- **TEXT**:
..............................
Certain embodiments of the present devices are self-cleaning. Certain embodiments of the present invention incorporate the necessary fluidic architecture and controls to automatically clean up the fluid paths and flow-cells between uses. Additional valves and reagent reservoirs are provided for this purpose.
The design of certain embodiments of the present apparatus are modular and can be easily scaled. Certain embodiments of the present invention provide means to increase process throughput by expanding the capacity of the design to process more substrates simultaneously. Throughput can be increased by a factor of N by replicating the process flow device, associated pump and heat exchanger as well as subsets of valves and electronics controls N-times.
With certain embodiments of the present flow device, the substrate surface is completely irrigated. A moderate volume flow device completely encloses the microarray substrate during processing ensuring that all portions of the surface come in contact with the process fluids. Prior art that uses one or more O-rings to form limited control volumes against the active side of the substrate inherently wash only portions of the substrate during processing. The surface areas not washed are at risk of retaining waste residues that degrade the microarray image when scanned. Furthermore, the substrate surface regions near O-ring boundaries especially near interior corners are vulnerable to poor fluid circulation and subsequently experience ineffective cleansing.
In certain embodiments of the present invention, high-volume washing is more effective. Many automated hybridization stations form a small fluid control volume (order of about 300 microliters or less) over the active surface of the microarray substrate. This small volume is advantageous to the hybridization process steps since it reduces the amount of hybridization buffer and target material needed for effective hybridization. This small volume turns into a disadvantage at the point in the processing following incubation, when the microarray must be washed. This invention provides a large volume wash (about 20 mL to about 200 mL of fluid reagent per wash) with a large control volume. It offers higher instantaneous dilution ratios to improve the removal of non-specifically bound target, and the salts and detergents associated with the wash reagents.
..............................
- **WHAT YOU NEED TO DO**:
(a) List every fluid volume figure that the microarray device passage gives, with what each one measures.
(b) Based on the microarray device passage, state whether each statement agrees with it: (i) the small control volume reduces the amount of hybridization buffer needed; (ii) prior designs that use O-rings wash the whole substrate surface; (iii) the self-cleaning feature relies on additional valves and reagent reservoirs.

Items from a dataset:
..............................
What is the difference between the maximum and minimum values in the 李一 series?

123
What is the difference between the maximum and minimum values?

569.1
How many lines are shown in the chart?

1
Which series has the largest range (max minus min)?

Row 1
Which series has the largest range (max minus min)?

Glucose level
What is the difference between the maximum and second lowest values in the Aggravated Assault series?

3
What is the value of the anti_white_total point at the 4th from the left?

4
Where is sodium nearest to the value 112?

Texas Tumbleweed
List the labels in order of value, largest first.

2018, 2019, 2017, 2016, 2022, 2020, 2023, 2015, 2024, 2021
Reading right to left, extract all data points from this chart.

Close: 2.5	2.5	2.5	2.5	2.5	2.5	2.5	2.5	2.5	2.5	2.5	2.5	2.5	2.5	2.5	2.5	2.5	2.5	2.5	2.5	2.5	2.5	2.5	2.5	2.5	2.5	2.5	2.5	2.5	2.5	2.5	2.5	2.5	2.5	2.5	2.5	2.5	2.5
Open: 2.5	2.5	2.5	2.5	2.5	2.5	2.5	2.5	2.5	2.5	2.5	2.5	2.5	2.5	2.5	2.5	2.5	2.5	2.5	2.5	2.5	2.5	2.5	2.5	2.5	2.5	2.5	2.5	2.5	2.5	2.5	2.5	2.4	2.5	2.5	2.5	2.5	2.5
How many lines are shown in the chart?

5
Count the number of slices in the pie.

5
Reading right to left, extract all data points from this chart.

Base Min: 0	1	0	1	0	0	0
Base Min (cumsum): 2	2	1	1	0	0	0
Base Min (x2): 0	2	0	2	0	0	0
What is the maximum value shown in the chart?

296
..............................
- **RESULTS OF THE TASKS**:
(a)
- About 300 microliters or less: the small fluid control volume that many automated hybridization stations form over the active surface of the microarray substrate.
- About 20 mL: the lower end of the fluid reagent used per wash in the large volume wash.
- About 200 mL: the upper end of the fluid reagent used per wash in the large volume wash.

(b)
(i) Yes: "it reduces the amount of hybridization buffer and target material needed for effective hybridization."
(ii) No: "inherently wash only portions of the substrate during processing."
(iii) Yes: "Additional valves and reagent reservoirs are provided for this purpose."